Claudia Andrade, Portal Terra

BRASÍLIA - Ao discursar na abertura do evento "Diálogo Brasil-África sobre Segurança Alimentar", em Brasília, o presidente Luiz Inácio Lula da Silva afirmou que a segurança alimentar deve ser vista como uma "questão de soberania" e que quem tem fome "não pensa". "Não tem nada mais importante para cada país, para cada povo do que a segurança alimentar como forma mais extraordinária de garantir a soberania e auto-determinação dos povos. Se um país tiver a arma mais poderosa que tiver, mas não tiver a comida de cada dia do seu povo plantada no seu território ou comprada fora, esse país não tem soberania".

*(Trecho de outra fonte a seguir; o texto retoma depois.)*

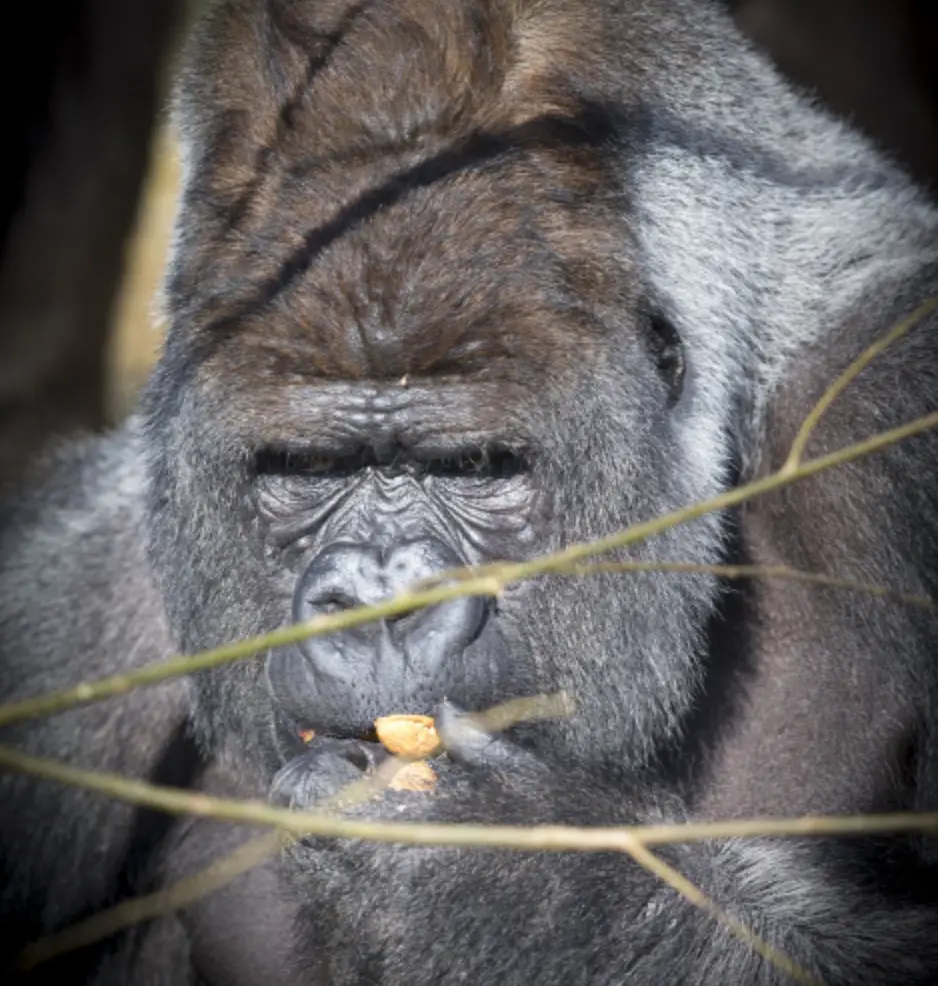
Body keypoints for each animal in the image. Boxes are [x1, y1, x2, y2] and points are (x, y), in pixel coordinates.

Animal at [2, 0, 938, 983]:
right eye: (309, 470)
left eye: (475, 468)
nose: (378, 602)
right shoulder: (61, 625)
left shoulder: (894, 407)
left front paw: (506, 882)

O presidente disse que é preciso ter o combate à fome como prioridade orçamentária, pois quem tem fome não tem como protestar para garantir uma parte do orçamento. "Se a gente esperar sobrar dinheiro do orçamento pra combater a forme nunca vai sobrar porque os que têm acesso ao orçamento são gananciosos e querem o dinheiro todo para eles, e não sobra para os pobres".

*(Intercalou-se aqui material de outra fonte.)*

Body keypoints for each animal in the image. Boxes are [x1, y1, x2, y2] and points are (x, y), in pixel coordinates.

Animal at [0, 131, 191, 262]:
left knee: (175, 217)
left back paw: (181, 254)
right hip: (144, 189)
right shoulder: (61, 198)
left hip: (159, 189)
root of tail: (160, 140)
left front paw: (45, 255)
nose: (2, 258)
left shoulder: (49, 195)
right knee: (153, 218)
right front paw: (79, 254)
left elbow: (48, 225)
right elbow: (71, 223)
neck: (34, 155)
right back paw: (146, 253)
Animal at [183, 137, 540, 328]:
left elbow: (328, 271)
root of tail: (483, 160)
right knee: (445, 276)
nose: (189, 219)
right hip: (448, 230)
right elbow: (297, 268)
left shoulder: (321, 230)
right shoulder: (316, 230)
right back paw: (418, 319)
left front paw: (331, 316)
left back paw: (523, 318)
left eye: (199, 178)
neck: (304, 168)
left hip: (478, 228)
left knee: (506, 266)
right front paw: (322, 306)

"Precisamos garantir a cada cidadão do país que ele possa ter o café da manhã, o almoço e o jantar de cada dia. Porque quem tem fome não pensa. A dor do estômago é maior do que muita gente imagina. E a pessoa que tem fome não vira revolucionário, vira pedinte, vira dependente. A fome não faz o guerreiro que gostaríamos que fizesse, a fome faz um ser humano subserviente, humilhado e sem forças para brigar contra seus algozes responsáveis pela fome", afirmou o presidente.

Eleição

Lula destacou ainda a mudança de direção dos líderes eleitos ao iniciar seu governo. Para ele, ser eleito pelos mais pobres não significa governar para esta camada da população. "Se os dirigentes políticos no mundo não estiverem, cotidianamente, comprometidos com as pessoas que estão em piores situações em seu Estado, em seu país, fica mais difícil tomar decisão em benefício dos mais pobres. A verdade é que normalmente somos eleitos pelos mais pobres, mas quando ganhamos as eleições quem tem acesso aos gabinetes são os mais ricos."

"Normalmente a campanha é feita para os pobres, o problema é que na hora de governar o pobre sai da agenda. São os ricos que indicam ministros, assessores, eles determinam a política que se tem de fazer", disse Lula. O discurso foi feito depois de Lula receber o prêmio de "Campeão Mundial da Luta contra a Fome", concedido pelo Programa Mundial de Alimentação das Nações Unidas. A placa foi entregue ao presidente pela diretora executiva do programa, Josette Sheeran.

"O presidente (Barack) Obama já chamou o presidente Lula de o presidente mais popular do mundo e eu acredito que isso tem muito a ver com sua batalha no combate à fome no mundo", afirmou Sheeran, acrescentando que "nenhum país venceu a fome sem o compromisso dos seus líderes".